> [The data]:

▼

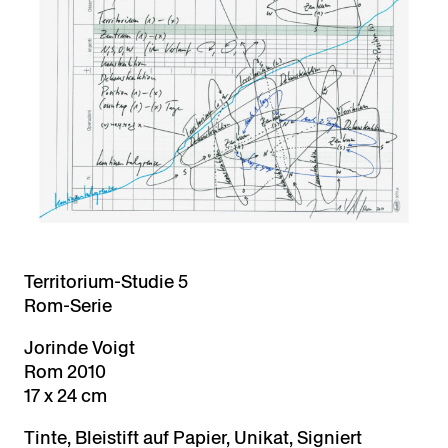
Territorium-Studie 5
Rom-Serie
Jorinde Voigt
Rom 2010
17 x 24 cm
Tinte, Bleistift auf Papier, Unikat, Signiert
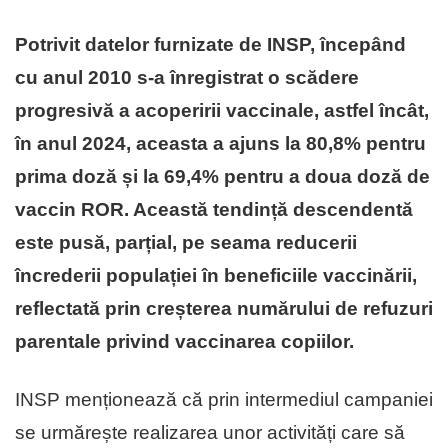
Potrivit datelor furnizate de INSP, începând
cu anul 2010 s-a înregistrat o scădere
progresivă a acoperirii vaccinale, astfel încât,
în anul 2024, aceasta a ajuns la 80,8% pentru
prima doză și la 69,4% pentru a doua doză de
vaccin ROR. Această tendință descendentă
este pusă, parțial, pe seama reducerii
încrederii populației în beneficiile vaccinării,
reflectată prin creșterea numărului de refuzuri
parentale privind vaccinarea copiilor.
INSP menționează că prin intermediul campaniei
se urmărește realizarea unor activități care să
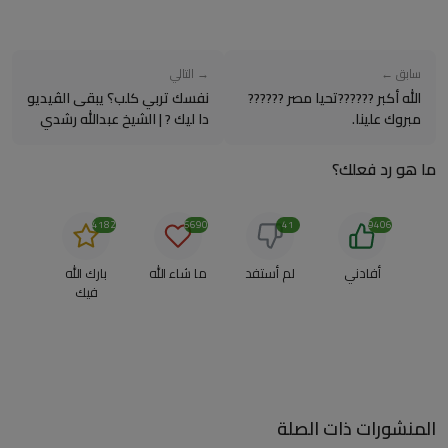
سابق ←
→ التالي
‏الله أكبر ??????تحيا مصر ??????
نفسك تربي كلب؟ يبقى الڤيديو
مبروك علينا.
دا ليك ? | الشيخ عبدالله رشدي
ما هو رد فعلك؟
4182
6690
41
9406
أفادني
لم أستفد
ما شاء الله
بارك الله
فيك
المنشورات ذات الصلة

▲

> [Assigned task]:
The line containing "Jorinde Voigt" and all lines after it, through the last line of the records, should be returned exactly. Omit the pictures.

> [Answer box]:
Jorinde Voigt
Rom 2010
17 x 24 cm
Tinte, Bleistift auf Papier, Unikat, Signiert
Potrivit datelor furnizate de INSP, începând
cu anul 2010 s-a înregistrat o scădere
progresivă a acoperirii vaccinale, astfel încât,
în anul 2024, aceasta a ajuns la 80,8% pentru
prima doză și la 69,4% pentru a doua doză de
vaccin ROR. Această tendință descendentă
este pusă, parțial, pe seama reducerii
încrederii populației în beneficiile vaccinării,
reflectată prin creșterea numărului de refuzuri
parentale privind vaccinarea copiilor.
INSP menționează că prin intermediul campaniei
se urmărește realizarea unor activități care să
سابق ←
→ التالي
‏الله أكبر ??????تحيا مصر ??????
نفسك تربي كلب؟ يبقى الڤيديو
مبروك علينا.
دا ليك ? | الشيخ عبدالله رشدي
ما هو رد فعلك؟
4182
6690
41
9406
أفادني
لم أستفد
ما شاء الله
بارك الله
فيك
المنشورات ذات الصلة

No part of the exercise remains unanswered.